In the Soviet Union times the island was well-known primarily to our military men. The name of the island was often mentioned in the Western media when there was raised an uproar over “Soviet Union’s military presence” in the Red Sea and Horn of Africa Regions. Today also many people, both in Russia and abroad, believe that Socotra was a place where an important Soviet military base was developed like it was in Berbera, on the northern coast of Somali.
Leaving Berbera in 1977 the Soviet Union lost its big port equipped with a mooring, an important communication center, which was eventually transferred to Aden suburbs in the then existing South Yemen, a tracker station, a tactical missile warehouse, as well as a big fuel storage and accommodation facilities for one thousand fifty people.
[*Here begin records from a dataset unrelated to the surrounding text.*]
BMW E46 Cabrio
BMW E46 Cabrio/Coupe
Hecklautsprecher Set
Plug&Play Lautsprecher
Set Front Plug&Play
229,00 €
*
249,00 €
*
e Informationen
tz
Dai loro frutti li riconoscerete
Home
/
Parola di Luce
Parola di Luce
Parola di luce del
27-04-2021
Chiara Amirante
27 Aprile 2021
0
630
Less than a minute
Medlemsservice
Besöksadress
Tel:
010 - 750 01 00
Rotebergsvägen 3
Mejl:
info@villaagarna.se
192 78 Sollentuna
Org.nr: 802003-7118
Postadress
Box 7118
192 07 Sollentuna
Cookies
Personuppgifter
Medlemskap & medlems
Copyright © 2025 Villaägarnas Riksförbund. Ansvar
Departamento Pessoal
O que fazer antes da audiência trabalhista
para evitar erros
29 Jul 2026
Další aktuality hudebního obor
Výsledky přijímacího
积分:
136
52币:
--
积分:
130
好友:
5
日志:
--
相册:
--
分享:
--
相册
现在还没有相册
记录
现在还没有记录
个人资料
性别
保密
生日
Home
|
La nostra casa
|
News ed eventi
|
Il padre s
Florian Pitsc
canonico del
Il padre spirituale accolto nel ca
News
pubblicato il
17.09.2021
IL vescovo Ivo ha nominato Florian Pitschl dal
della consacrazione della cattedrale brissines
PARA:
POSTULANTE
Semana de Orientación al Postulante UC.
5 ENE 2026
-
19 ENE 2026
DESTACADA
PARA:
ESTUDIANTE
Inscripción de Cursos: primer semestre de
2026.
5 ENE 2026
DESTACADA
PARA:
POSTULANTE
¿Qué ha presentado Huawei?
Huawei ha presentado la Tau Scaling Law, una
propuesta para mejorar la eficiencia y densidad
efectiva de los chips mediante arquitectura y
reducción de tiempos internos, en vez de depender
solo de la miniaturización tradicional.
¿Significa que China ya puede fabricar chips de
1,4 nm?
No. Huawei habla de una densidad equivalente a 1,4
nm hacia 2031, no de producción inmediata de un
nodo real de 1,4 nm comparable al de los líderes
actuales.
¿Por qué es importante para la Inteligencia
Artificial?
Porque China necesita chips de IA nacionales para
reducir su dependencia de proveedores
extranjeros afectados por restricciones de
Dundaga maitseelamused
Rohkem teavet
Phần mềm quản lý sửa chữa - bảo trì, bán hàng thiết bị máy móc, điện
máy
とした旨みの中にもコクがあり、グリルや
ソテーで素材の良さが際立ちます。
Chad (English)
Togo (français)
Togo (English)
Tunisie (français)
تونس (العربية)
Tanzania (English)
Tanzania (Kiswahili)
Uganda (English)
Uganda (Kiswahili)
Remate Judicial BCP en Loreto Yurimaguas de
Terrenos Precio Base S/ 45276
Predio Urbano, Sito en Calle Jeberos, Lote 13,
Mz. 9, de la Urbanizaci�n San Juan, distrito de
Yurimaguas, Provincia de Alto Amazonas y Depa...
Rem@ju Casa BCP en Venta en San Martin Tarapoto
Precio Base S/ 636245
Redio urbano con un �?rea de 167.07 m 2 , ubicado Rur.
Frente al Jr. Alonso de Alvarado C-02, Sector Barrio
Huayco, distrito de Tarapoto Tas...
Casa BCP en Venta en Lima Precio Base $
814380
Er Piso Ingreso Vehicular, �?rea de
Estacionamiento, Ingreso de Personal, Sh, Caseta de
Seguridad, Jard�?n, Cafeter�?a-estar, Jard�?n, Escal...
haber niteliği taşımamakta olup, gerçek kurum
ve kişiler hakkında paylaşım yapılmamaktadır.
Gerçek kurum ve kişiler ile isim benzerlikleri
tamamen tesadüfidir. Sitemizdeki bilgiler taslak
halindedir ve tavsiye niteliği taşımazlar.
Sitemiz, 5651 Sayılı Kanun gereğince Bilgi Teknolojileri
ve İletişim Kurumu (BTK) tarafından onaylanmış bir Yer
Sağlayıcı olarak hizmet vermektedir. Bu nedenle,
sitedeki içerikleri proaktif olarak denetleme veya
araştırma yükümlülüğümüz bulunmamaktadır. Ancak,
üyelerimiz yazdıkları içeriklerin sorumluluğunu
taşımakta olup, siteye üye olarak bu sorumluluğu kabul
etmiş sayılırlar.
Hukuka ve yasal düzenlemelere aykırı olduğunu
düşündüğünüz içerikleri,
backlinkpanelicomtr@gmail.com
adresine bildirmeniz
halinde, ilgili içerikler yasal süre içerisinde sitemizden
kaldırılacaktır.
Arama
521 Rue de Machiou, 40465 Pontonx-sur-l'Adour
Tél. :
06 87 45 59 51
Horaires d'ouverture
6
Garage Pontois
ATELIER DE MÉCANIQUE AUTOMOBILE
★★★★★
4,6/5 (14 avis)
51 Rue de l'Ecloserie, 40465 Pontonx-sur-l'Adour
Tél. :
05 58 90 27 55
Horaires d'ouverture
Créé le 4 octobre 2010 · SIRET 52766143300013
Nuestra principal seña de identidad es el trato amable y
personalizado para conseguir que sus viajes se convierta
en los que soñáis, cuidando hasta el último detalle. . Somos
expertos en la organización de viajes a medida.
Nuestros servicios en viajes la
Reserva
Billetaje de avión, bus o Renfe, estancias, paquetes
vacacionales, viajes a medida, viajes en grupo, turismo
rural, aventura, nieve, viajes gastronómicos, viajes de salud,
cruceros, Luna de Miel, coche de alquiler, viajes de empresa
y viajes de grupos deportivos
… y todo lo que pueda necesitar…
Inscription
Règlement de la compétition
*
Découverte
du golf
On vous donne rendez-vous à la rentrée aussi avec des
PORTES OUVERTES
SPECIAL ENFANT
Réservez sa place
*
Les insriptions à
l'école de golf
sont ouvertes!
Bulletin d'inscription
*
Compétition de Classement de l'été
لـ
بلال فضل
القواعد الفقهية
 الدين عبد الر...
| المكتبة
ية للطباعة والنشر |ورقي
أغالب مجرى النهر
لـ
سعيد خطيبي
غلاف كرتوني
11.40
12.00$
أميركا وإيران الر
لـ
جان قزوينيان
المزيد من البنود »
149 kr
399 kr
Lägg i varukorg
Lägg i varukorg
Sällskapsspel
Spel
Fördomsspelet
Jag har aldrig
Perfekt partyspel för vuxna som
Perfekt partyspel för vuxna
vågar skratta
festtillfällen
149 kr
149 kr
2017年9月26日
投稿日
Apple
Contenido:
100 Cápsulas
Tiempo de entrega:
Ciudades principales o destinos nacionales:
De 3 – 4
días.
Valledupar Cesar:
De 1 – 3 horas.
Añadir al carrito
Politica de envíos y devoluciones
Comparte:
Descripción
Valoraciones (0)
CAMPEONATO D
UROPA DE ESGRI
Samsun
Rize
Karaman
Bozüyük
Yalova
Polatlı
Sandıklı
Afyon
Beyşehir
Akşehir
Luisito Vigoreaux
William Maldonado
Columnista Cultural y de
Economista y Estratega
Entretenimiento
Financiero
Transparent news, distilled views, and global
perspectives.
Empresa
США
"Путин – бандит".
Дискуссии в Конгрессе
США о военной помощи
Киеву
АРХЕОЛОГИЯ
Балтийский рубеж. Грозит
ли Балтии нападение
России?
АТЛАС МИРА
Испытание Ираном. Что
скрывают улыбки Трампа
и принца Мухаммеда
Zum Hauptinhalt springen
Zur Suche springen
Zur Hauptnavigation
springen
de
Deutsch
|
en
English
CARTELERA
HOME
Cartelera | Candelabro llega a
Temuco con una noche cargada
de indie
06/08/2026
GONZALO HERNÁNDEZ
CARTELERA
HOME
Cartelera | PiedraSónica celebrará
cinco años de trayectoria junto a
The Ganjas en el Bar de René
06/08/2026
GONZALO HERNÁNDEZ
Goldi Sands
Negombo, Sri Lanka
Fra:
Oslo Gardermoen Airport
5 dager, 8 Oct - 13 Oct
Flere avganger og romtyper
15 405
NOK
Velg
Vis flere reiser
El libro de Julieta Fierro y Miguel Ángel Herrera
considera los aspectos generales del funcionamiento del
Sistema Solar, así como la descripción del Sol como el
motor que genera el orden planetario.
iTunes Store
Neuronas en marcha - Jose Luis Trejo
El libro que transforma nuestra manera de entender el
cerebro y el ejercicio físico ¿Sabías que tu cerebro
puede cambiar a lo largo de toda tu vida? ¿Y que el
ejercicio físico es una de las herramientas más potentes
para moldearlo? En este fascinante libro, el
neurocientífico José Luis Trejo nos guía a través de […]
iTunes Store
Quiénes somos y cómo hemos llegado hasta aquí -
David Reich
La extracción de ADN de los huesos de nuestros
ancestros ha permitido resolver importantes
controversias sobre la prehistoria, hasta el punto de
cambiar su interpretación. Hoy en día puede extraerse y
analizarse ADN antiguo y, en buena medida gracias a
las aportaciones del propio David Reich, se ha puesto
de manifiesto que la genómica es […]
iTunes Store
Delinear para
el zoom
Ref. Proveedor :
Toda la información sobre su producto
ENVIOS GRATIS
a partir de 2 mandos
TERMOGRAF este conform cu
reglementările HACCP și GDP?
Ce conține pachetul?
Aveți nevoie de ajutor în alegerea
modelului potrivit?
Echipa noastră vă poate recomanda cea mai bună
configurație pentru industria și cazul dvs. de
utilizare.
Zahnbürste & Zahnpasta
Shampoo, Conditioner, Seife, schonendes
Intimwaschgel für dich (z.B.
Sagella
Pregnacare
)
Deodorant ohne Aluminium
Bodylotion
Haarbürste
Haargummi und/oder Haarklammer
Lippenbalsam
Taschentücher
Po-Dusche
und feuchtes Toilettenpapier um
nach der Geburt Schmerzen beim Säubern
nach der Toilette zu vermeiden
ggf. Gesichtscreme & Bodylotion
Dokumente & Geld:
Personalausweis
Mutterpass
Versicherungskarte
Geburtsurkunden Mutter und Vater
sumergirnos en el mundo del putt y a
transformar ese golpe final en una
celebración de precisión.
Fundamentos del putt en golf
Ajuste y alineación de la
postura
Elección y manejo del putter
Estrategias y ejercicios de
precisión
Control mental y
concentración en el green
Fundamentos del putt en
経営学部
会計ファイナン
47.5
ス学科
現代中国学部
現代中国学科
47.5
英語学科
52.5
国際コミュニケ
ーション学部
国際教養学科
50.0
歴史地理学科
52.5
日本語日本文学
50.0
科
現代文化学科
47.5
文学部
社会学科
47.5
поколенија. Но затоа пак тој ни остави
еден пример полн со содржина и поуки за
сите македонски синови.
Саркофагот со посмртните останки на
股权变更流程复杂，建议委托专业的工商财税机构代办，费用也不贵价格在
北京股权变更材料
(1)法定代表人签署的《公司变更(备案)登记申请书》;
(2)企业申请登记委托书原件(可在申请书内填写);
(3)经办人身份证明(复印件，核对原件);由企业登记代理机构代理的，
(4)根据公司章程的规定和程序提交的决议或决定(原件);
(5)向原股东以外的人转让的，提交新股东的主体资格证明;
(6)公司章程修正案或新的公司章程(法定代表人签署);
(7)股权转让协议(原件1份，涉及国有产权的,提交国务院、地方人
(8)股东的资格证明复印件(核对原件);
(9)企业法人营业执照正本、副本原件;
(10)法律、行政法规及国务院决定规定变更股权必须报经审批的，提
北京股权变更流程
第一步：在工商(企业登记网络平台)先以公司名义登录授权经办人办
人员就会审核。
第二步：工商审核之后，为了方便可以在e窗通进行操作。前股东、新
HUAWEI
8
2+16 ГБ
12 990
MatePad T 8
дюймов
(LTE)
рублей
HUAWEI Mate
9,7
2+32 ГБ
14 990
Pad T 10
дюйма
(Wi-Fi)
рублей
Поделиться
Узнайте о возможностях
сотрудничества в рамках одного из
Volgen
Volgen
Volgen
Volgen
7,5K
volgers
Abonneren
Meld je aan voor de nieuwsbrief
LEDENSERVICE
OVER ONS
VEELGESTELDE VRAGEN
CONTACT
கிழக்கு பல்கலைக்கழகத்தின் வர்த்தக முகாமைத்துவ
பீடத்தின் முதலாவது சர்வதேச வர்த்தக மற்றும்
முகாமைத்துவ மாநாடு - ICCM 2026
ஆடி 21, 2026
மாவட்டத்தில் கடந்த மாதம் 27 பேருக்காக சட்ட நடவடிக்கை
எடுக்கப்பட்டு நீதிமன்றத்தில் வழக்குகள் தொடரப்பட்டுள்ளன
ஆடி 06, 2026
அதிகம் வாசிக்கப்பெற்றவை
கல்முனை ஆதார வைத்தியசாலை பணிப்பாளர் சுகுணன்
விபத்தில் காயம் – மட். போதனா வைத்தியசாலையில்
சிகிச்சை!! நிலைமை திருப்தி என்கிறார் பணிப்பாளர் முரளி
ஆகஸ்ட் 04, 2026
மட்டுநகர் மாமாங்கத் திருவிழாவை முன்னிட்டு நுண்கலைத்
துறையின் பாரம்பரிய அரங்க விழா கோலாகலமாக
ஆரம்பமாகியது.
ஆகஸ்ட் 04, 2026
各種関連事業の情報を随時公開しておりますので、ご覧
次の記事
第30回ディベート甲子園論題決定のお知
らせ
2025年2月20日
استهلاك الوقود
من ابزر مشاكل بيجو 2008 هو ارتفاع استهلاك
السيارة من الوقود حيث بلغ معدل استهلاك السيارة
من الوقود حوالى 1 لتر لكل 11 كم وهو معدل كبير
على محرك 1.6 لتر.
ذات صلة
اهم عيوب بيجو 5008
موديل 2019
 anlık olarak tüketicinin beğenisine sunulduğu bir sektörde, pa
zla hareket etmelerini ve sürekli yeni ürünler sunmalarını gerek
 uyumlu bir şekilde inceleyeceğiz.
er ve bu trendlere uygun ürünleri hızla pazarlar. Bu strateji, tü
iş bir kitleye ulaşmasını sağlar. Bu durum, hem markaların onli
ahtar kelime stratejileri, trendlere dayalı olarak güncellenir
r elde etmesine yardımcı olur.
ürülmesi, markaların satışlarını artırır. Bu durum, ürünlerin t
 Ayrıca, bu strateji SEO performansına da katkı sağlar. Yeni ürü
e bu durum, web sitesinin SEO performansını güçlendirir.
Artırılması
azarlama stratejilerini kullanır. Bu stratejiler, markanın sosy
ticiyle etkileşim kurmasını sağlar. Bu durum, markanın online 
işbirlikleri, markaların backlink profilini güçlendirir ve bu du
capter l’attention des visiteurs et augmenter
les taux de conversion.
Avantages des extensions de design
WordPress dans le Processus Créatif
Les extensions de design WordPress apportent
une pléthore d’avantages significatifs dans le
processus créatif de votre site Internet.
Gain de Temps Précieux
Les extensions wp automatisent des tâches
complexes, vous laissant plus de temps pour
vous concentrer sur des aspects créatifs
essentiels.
However, since before in relations between the Soviet Union and Somali had been broken off, Soviet military ships preferred rather to anchor off Yemeni Island Socotra’s coast than in the Berbera port. At that Socotra had neither a port nor a mooring. It did not have any warehouses and beach installations, any Soviet airdromes or communication centers or something like that. Nevertheless, in February 1976 the American Intelligence service noted that “Though Soviet combatant ships have a base to stay in Berbera, most of them can be seen not far from Socotra Island at the entry in Gulf of Aden and this practice is apparently going to be continued.” Indeed, it was even after the breach between the Soviet Union and Somali and the Soviet base had ceased to exist in Berbera.
However, according to Vladimir Agafonov, a military interpreter and Orientalist, who many times visited Socotra in a professional capacity in 1976-1980, the island has never been used as a naval, air force or rocket base by the Soviet Union. At that time big landing ships of the Soviet fleet assisted the government of South Yemen in supplying consumer goods to the island isolated from blessings of civilization.